• Excerpt:
- Theatrical release poster
- Directed by: Ralph Bakshi
- Written by: Ronni Kern
- Produced by: Ralph Bakshi Martin Ransohoff
- Starring: Ron Thompson Lisa Jane Persky Jeffrey Lippa Richard Singer Marya Small
- Edited by: David Ramirez
- Music by: Lee Holdridge
- Production company: Bakshi Productions
- Distributed by: Columbia Pictures
- Release date: February 13, 1981;
- Running time: 96 minutes
- Country: United States
- Language: English
- Budget: $5 million
- Box office: $6 million

= American Pop =

1981 film by Ralph Bakshi

American Pop is a 1981 American adult animated epic jukebox musical drama film starring Ron Thompson and produced and directed by Ralph Bakshi. It was the fourth animated feature film to be presented in Dolby sound. The film tells the story of four generations of the Belinskys, an immigrant family of musicians whose careers parallel the history of American popular music in the 20th century.

The majority of the film's animation was completed through rotoscoping, a process in which live actors are filmed and the subsequent footage is used for animators to draw over. However, the film also uses a variety of other media including water-colors, live-action shots, and archival footage.

== Plot ==
In Imperial Russia in about 1905, a rabbi's wife and her young son Zalmie escape to America while the rabbi is killed by the Cossacks. Shortly after their arrival in New York City, Zalmie is recruited by Louie, a performer at a burlesque house, to hand out chorus slips (sheets of paper with song chorus lyrics, used to enable audience members to sing along). As Zalmie grows into adolescence, he spends more time with Louie backstage at burlesque shows. When Zalmie's mother dies in the Triangle Shirtwaist Factory fire, he begins working with Louie full-time at a small theatre. Though Zalmie aspires to be a singer, he is beginning to enter puberty and his changing voice becomes a significant obstacle. When World War I strikes, Zalmie travels the globe performing for the troops as the bottom half of a pantomime horse and sustains a wound to his throat during a German air raid, which ends his singing career.

• Exercise data:

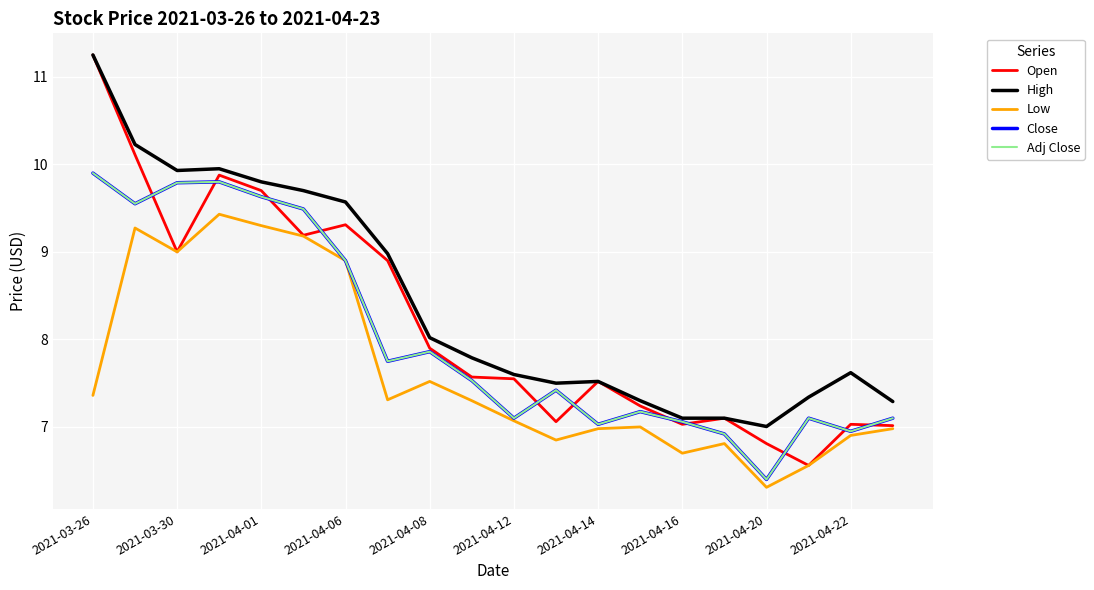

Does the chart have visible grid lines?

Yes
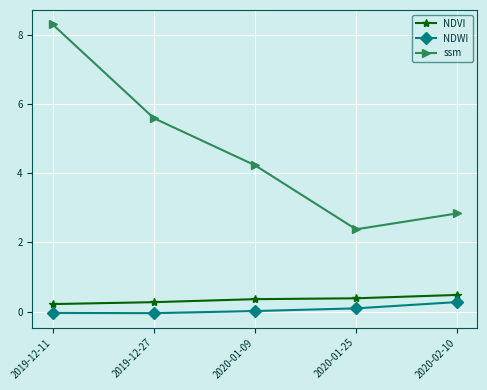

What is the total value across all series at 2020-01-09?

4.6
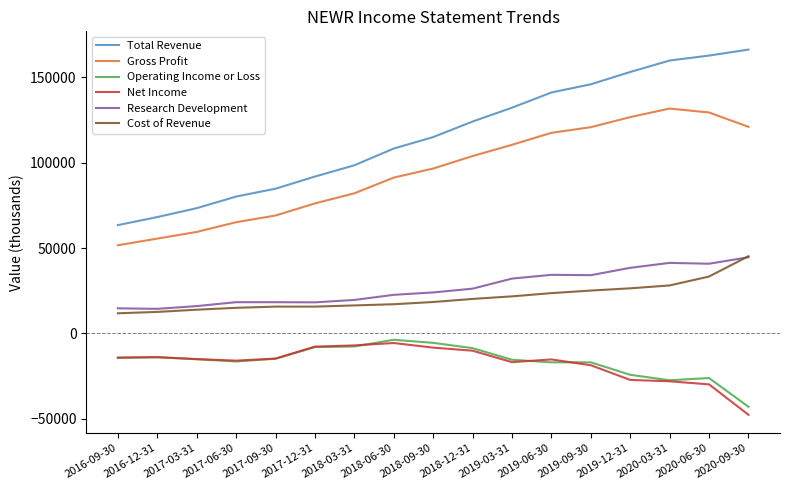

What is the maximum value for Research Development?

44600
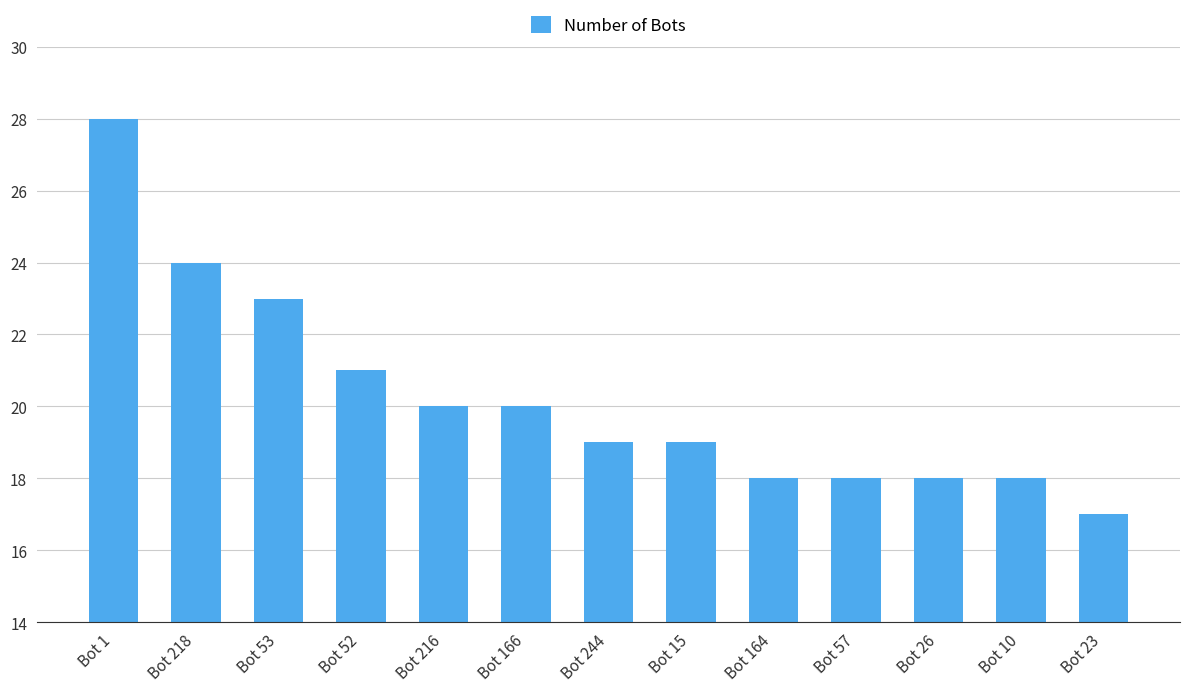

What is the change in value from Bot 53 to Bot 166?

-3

* * *

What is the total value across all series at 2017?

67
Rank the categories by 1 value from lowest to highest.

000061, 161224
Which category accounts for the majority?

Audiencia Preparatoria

• Problem set:
(1) Identify each line in the records that contains the word "across" and copy those lines.
(2) Continue the article about the film American Pop, starting right after its last sentence.

• Results of the tasks:
(1)
What is the total value across all series at 2020-01-09?
What is the total value across all series at 2017?

(2)
When Zalmie returns to New York, he briefly continues performing as a clown, and falls in love with a stripper named Bella, vowing to make her a famous singer and getting involved with mobsters in order to do so. After Zalmie impregnates her, he uses money from mob boss Nicky Palumbo to pay for their wedding. Bella achieves modest success, but she is killed after opening a package containing a bomb intended for Zalmie. Their son, Benny, who is already an introverted child, focuses all of his efforts into becoming a talented jazz pianist. Benny marries Palumbo's daughter at Zalmie's request and enlists to fight in World War II seeking redemption for his family, despite pleas from his father. Benny is killed in Nazi Germany when he stops to play on an abandoned piano and is caught off-guard by a Nazi soldier; Benny begins to play Lili Marleen and the Nazi closes his eyes in bliss, but when the song ends, the Nazi pauses only to thank Benny before riddling him and the piano with gunfire. Benny's wife and son, named Tony, now live in a suburban Long Island town, and they watch as Zalmie testifies against Palumbo on television, calling him a rat.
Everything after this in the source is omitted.